I found in the O6 Debug forum thread a patch from nyanmisaka and applied that to ffmpeg v7.1.1 and built. Now the following command runs with only 3% CPU usage on the process;

ffmpeg  -loglevel debug -threads 2 -c:v h264_v4l2m2m -re -stream_loop -1 -fflags +genpts -i frigate/debug/thief-house.mp4 -r 5 -vf fps=5,scale=1280:720 -threads 2 -f rawvideo -pix_fmt yuv420p out.yuv

however it seems the hardware decoder does not support the -stream_loop so only runs once.
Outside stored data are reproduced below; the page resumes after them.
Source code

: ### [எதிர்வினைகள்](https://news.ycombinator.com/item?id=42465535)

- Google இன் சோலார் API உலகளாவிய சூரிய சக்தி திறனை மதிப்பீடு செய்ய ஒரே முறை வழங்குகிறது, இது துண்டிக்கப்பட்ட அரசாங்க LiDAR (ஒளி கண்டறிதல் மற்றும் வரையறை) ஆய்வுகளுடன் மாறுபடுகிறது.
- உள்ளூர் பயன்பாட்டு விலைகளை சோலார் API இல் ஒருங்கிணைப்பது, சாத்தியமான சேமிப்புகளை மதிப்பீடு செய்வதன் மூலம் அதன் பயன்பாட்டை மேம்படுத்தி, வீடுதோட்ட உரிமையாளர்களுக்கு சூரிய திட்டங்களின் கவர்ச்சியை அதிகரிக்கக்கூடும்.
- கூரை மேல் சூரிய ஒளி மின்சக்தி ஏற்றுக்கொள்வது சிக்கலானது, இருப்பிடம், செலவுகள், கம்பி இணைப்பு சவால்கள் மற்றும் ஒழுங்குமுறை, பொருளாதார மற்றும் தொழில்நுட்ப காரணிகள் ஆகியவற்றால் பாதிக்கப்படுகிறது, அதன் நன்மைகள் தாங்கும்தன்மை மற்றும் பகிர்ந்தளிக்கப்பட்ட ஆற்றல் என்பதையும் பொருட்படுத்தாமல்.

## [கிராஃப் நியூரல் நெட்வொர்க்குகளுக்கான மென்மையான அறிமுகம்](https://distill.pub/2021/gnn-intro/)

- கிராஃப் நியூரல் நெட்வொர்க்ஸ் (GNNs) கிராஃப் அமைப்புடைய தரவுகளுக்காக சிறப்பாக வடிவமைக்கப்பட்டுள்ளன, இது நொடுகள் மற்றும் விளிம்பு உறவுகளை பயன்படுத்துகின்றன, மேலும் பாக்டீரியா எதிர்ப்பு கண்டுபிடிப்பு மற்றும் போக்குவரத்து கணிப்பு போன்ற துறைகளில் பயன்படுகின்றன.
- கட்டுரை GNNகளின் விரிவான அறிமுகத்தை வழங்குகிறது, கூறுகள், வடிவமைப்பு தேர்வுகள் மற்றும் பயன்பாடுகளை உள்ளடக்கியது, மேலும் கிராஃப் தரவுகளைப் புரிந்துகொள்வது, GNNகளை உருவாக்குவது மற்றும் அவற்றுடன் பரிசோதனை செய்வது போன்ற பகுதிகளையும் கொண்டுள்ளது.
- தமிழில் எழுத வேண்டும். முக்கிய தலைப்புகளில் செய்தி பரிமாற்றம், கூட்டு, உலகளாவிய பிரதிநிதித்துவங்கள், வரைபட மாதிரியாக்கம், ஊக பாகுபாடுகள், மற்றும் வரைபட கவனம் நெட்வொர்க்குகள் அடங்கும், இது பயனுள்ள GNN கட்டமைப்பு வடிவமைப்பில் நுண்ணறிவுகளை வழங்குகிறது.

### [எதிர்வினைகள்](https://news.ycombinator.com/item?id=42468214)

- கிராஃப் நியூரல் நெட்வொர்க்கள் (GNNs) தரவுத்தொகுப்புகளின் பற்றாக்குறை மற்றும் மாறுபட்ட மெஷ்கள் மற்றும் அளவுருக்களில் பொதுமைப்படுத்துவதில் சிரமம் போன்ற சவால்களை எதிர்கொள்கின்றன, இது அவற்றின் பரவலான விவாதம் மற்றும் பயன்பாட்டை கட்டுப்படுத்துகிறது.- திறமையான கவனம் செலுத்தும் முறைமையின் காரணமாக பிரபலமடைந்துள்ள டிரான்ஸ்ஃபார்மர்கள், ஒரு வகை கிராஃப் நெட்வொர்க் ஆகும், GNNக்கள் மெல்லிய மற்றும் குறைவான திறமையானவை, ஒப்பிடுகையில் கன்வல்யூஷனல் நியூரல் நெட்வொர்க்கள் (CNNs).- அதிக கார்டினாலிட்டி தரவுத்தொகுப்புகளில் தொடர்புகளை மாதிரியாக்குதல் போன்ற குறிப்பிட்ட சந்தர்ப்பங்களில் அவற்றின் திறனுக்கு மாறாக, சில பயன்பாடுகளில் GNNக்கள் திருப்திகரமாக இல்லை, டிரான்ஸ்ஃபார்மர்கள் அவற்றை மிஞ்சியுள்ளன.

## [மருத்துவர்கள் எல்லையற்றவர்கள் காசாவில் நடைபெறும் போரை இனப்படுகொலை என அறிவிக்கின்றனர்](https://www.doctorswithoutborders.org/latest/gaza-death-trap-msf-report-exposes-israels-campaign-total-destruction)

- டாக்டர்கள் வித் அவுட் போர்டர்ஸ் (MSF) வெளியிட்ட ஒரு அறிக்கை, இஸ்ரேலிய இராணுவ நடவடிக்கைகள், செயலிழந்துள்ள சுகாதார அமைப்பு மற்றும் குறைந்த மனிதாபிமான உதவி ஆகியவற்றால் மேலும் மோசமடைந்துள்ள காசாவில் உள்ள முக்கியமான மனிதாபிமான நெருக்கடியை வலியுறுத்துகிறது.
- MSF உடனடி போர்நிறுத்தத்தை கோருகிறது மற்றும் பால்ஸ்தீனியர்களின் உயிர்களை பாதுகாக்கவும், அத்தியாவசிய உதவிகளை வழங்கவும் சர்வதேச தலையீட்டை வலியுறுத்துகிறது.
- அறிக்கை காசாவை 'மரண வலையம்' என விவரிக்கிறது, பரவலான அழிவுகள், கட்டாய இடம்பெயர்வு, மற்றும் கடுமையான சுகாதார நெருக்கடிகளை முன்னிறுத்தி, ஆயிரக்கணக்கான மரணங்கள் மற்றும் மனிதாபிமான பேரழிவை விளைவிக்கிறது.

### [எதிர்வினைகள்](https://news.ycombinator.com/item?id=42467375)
[vist#0:0/h264 @ 0xaaaaf2430c50] [dec:h264_v4l2m2m @ 0xaaaaf2435d00] Decoder returned EOF, resetting
[Parsed_fps_0 @ 0xffffb0001730] Read frame with in pts 388000, out pts 78
[Parsed_fps_0 @ 0xffffb0001730] Writing frame with pts 77 to pts 77
[h264 @ 0xaaaaf24ed440] ct_type:0 pic_struct:0me=00:00:15.20 bitrate=54498.4kbits/s speed=1.01x    
[vist#0:0/h264 @ 0xaaaaf2430c50] [dec:h264_v4l2m2m @ 0xaaaaf2435d00] Decoder returned EOF, finishing
[vist#0:0/h264 @ 0xaaaaf2430c50] [dec:h264_v4l2m2m @ 0xaaaaf2435d00] Terminating thread with return code 0 (success)
[Parsed_fps_0 @ 0xffffb0001730] EOF is at pts 78
[Parsed_fps_0 @ 0xffffb0001730] Dropping frame with pts 78
[Parsed_scale_1 @ 0xffffb00019a0] [framesync @ 0xffffb0001a78] Sync level 0
[out_#0:0 @ 0xffffb000f940] EOF on sink link out_#0:0:default.
[vf#0:0 @ 0xaaaaf2451c50] Filtergraph returned EOF, finishing
[vf#0:0 @ 0xaaaaf2451c50] All consumers returned EOF
[vost#0:0/rawvideo @ 0xaaaaf24515c0] Encoder thread received EOF
[vost#0:0/rawvideo @ 0xaaaaf24515c0] Terminating thread with return code 0 (success)
[Parsed_fps_0 @ 0xffffb0001730] 389 frames in, 78 frames out; 311 frames dropped, 0 frames duplicated.
[vf#0:0 @ 0xaaaaf2451c50] Terminating thread with return code 0 (success)
[out#0/rawvideo @ 0xaaaaf2450ee0] All streams finished
[out#0/rawvideo @ 0xaaaaf2450ee0] Terminating thread with return code 0 (success)
[in#0/mov,mp4,m4a,3gp,3g2,mj2 @ 0xaaaaf242d820] Terminating thread with return code 0 (success)
[AVIOContext @ 0xaaaaf24b3ec0] Statistics: 107827200 bytes written, 0 seeks, 412 writeouts
[out#0/rawvideo @ 0xaaaaf2450ee0] Output file #0 (out.yuv):
[out#0/rawvideo @ 0xaaaaf2450ee0]   Output stream #0:0 (video): 78 frames encoded; 78 packets muxed (107827200 bytes); 
[out#0/rawvideo @ 0xaaaaf2450ee0]   Total: 78 packets (107827200 bytes) muxed
[out#0/rawvideo @ 0xaaaaf2450ee0] video:105300KiB audio:0KiB subtitle:0KiB other streams:0KiB global headers:0KiB muxing overhead: 0.000000%
frame=   78 fps=5.2 q=-0.0 Lsize=  105300KiB time=00:00:15.60 bitrate=55296.0kbits/s speed=1.04x    
[in#0/mov,mp4,m4a,3gp,3g2,mj2 @ 0xaaaaf242d820] Input file #0 (/home/radxa/devel/frigate/debug/thief-house.mp4):
[in#0/mov,mp4,m4a,3gp,3g2,mj2 @ 0xaaaaf242d820]   Input stream #0:0 (video): 391 packets read (5294607 bytes); 389 frames decoded; 0 decode errors; 
[in#0/mov,mp4,m4a,3gp,3g2,mj2 @ 0xaaaaf242d820]   Total: 391 packets (5294607 bytes) demuxed
[AVIOContext @ 0xaaaaf2436190] Statistics: 5305313 bytes read, 1 seeks

Also it looks like the patch only applies to decoding and nothing for hardware encoding?

The patch was from January, @nyanmisaka have you made any further developments since then?